Le rapport final sur les conclusions du dialogue politique national voulu par le président Ali Bongo après la crise postélectorale d’août à septembre 2016, sera présenté ce vendredi, à Libreville la capitale du pays.

Le dialogue politique qui a débuté fin mars et a pris fin ce jeudi, s’est présenté comme un processus durant lequel les citoyens ont exprimé leurs souhaits pour éviter une nouvelle crise dans le pays.

Depuis plus d’un mois, une phase politique avait été également lancée, avec un dialogue entre la majorité et une partie de l’opposition pour entériner une série de réformes. Les conclusions de ces discussions devraient être transformées en textes de loi dans les prochains mois.

Les conclusions du dialogue s’apparentent à un mélange subtil dans lequel le pouvoir a lâché du lest, sans pour autant céder sur l’essentiel.

D’abord, le président conserve son mandat de 7 ans renouvelable indéfiniment, mais son élection sera désormais à deux tours. Une réforme réclamée par l’opposition sur laquelle la majorité a cédé.

Aussi, le chef de l’Etat reste très influent sur la Cour constitutionnelle, avec le droit d’en nommer le président et trois juges.

Le poids de l’Assemblée est affirmé par rapport à celui du Sénat.

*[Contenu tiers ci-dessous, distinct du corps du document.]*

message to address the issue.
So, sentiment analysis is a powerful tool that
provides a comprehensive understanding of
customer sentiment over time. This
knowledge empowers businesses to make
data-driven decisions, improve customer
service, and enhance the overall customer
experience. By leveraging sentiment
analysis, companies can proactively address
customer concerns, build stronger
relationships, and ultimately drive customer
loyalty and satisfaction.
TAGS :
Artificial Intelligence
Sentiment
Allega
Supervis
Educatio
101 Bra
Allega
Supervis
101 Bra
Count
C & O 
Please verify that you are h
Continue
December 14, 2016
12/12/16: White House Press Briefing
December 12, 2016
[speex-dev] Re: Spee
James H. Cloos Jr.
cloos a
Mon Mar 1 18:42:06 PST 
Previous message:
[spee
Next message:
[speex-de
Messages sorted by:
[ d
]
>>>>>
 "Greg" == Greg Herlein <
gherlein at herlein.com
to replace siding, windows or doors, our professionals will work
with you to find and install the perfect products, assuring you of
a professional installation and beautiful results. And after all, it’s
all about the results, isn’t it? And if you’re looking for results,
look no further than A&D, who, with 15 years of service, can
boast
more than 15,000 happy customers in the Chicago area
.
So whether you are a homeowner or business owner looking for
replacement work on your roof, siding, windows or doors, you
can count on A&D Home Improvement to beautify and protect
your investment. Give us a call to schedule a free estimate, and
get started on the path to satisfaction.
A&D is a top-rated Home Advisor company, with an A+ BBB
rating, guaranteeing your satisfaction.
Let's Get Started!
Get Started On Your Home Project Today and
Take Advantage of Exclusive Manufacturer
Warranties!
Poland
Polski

Les députés gardent un mandat de 5 ans renouvelable. On sait que leur nombre augmentera, sans plus de précision, ce qui impliquera en conséquence un nouveau découpage électoral. Le mandat des sénateurs est lui abaissé de 7 à 5 ans et leur nombre sera réduit.

La Cour constitutionnelle garde l’essentiel de ses pouvoirs, mais elle ne tranchera plus les conflits électoraux locaux. Ses 9 juges seront nommés pour 9 ans non renouvelables au lieu de 7 ans renouvelables.

Cependant pour rééquilibrer le choix de ses juges, trois d’entre eux seront désignés par la Haute Cour de justice, une institution paritaire restée dans les cartons que le rapport souhaite relancer.

Concernant l’organisation des élections, c’est la commission électorale et non plus le ministère de l’Intérieur ou l’administration qui sera chargée de la très sensible annonce des résultats électoraux. La Cénap sera  rebaptisée Centre gabonais des élections.